Atlantic Narratives: Modern Short Stories; Second Series
Modern Short Stories EDITED WITH AN INTRODUCTION BY CHARLES SWAIN THOMAS, A.M. Head of Department of English, Cleveland School of Education Lecturer in the Harvard Summer School SECOND SERIES
The Atlantic Monthly Press BOSTON Copyright, 1918, by THE ATLANTIC MONTHLY PRESS, INC.
FOR those readers who have from early childhood been taught that the best things are the old things, it is oftentimes difficult to revert in imagination to the times when such classics as Paradise Lost , Pilgrim’s Progress , and Robinson Crusoe , new and unread, were just beginning to make their first tentative steps in the march toward the unknown and unseen goal of enduring fame. Yet the intrinsic literary worth of these classics was obviously just as firm in those far-off days of their initial appearance as in these present days of their acquired renown.

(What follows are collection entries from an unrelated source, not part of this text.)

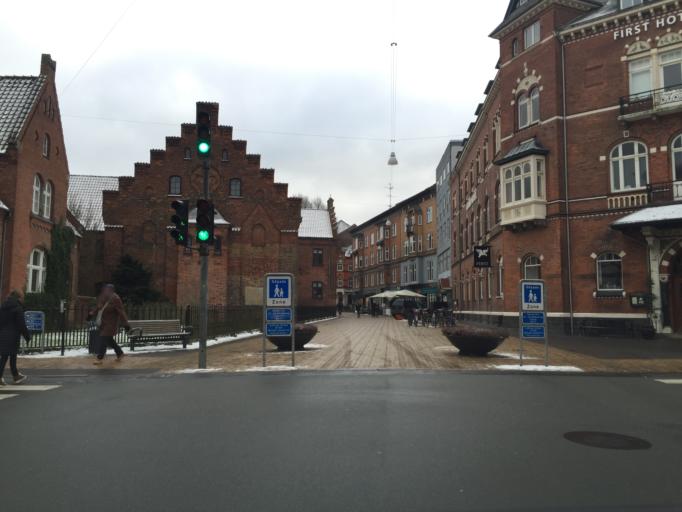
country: DK
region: South Denmark
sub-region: Odense Kommune
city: Odense
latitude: 55.3975
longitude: 10.3851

But in these present days, with the improved printing-presses moving at high speed and pouring forth everywhere their improvident and unsifted store, the best is too liable to be lost within the swift current of a vast and turbid abundance. It is, therefore, worth while for us—for those of us who have an abiding love of literature—to endeavor to rescue and place in more permanent form the choicest bits of this modern efflux of writing, and make it easily available for a more leisurely and intelligent perusal.
With this thought in mind, I have for several months been reading widely in the files of the Atlantic Monthly , with the idea of republishing the best of the recent stories in book form. A partial result of my labors is seen in Atlantic Narratives (First Series), published by the Atlantic Monthly Press in March of the current year. In selecting the twenty-three stories for that volume, I had the college student and the mature reader more definitely in mind. Some of these stories, accordingly, were perhaps a trifle too subtle and analytical for the younger student, though it is interesting to note that the volume immediately found an interested audience, not only among college students and the reading public, but also within the classrooms of some of our best schools and academies.